I have whole exome sequencing data from insect individuals from two different populations. I'm interested to see if there are any genome regions that have much better coverage in one population than in the other. (For example, I want to see if the exome capture probes work much better for one population, or see if there are any large deletions.) Would there be any problem, conceptually, with using edgeR for this purpose? They're both dealing with read abundances that vary between individuals and groups of samples. In principle, is calculating differential coverage and calculating its statistical significance different from doing the same thing for differential gene expression?
(Sorry for my delayed response, I apparently didn't have notifications on.) Thank you for this; this will be very helpful! In my exome example, would the list of regions defined by the probe set used for exon capture be sufficient to define the features of interest? If not, could you explain further what you mean by "selecting features"?

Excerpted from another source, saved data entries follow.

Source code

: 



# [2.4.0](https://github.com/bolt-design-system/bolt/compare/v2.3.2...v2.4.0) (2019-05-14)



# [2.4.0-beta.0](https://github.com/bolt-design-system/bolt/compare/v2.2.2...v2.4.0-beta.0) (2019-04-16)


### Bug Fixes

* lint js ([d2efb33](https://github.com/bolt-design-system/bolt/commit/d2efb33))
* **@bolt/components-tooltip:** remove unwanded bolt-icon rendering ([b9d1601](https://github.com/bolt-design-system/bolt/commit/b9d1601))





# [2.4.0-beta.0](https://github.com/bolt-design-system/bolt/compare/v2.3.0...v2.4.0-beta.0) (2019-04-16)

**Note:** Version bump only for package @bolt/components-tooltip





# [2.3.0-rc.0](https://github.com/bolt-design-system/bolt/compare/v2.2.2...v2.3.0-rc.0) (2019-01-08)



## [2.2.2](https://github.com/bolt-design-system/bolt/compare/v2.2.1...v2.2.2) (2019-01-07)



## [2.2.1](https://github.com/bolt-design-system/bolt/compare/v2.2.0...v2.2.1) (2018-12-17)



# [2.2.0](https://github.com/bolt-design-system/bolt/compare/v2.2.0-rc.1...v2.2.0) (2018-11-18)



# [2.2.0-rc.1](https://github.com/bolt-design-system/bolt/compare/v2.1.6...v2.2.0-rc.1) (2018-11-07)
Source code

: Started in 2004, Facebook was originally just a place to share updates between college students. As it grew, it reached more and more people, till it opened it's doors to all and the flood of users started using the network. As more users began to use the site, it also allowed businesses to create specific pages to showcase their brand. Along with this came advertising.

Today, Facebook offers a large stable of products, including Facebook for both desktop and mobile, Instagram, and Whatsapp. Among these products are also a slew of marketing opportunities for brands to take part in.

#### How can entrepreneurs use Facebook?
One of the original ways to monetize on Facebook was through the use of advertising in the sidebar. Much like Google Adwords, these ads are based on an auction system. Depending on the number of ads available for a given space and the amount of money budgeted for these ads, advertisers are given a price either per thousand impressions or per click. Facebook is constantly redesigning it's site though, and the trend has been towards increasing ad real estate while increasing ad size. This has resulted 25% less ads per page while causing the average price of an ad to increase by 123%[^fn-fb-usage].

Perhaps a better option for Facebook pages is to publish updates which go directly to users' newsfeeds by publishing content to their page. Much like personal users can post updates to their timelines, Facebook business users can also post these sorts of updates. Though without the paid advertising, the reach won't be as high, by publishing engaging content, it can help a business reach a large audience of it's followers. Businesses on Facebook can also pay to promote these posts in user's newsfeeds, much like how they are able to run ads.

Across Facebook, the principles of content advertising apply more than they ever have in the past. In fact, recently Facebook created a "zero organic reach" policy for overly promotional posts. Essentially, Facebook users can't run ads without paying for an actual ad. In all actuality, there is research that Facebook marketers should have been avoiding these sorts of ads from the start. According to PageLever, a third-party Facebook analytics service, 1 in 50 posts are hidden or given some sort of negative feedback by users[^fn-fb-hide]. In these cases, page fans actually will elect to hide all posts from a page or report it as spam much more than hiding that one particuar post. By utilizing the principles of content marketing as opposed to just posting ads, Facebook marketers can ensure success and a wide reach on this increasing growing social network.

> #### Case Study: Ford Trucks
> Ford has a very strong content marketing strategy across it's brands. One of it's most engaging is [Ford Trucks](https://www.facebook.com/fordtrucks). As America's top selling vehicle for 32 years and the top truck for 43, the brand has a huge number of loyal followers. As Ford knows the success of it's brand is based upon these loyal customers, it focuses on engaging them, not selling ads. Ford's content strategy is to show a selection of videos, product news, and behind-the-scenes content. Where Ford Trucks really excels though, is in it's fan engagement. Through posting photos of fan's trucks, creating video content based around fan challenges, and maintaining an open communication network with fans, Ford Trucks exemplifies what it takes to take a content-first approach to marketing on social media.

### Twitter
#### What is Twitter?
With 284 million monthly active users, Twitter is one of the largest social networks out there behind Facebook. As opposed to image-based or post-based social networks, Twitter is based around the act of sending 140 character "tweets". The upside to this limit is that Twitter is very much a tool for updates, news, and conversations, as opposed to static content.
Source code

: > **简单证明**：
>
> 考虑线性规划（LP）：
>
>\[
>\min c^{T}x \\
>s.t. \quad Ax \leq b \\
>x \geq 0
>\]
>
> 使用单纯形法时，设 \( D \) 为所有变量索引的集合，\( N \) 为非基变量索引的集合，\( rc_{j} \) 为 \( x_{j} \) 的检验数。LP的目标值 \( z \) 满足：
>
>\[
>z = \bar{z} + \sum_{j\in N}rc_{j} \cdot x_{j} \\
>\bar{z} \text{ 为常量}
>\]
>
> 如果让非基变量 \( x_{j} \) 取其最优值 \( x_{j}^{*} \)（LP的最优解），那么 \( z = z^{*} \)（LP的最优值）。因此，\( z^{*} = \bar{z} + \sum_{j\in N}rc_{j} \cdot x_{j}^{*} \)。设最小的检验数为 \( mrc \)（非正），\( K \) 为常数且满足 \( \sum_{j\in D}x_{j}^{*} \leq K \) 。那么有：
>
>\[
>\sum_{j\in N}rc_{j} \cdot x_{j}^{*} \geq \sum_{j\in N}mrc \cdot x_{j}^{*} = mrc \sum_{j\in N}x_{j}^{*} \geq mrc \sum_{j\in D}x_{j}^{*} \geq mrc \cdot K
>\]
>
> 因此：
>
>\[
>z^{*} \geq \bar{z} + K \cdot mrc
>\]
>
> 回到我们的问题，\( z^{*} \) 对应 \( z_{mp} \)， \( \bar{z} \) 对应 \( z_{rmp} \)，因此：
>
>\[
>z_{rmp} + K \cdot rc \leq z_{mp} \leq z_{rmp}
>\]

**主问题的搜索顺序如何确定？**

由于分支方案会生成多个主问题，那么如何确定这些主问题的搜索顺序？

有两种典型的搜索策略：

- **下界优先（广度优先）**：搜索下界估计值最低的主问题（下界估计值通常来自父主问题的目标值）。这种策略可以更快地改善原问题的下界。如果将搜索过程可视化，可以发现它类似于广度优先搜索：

Yes, pre-defined regions from the probe set are fine. The real problems begin when you have to define the features from the data (e.g., peak calling in ChIP-seq data), which requires some care to avoid circularity and data dredging. You don't have to worry about this when your features are defined in advance (from a separate source of data), which makes the statistics nice and simple.
I would also imagine there to be a fairly clear demarcation between captured and non-captured regions, so filtering should be fairly straightforward. Not like ChIP-seq, where weakly "bound" regions dominate and you need to apply stringent filters to get to the interesting bits. The more stringent the filter, the more apparent errors become in the filtering procedure - see here for some comments.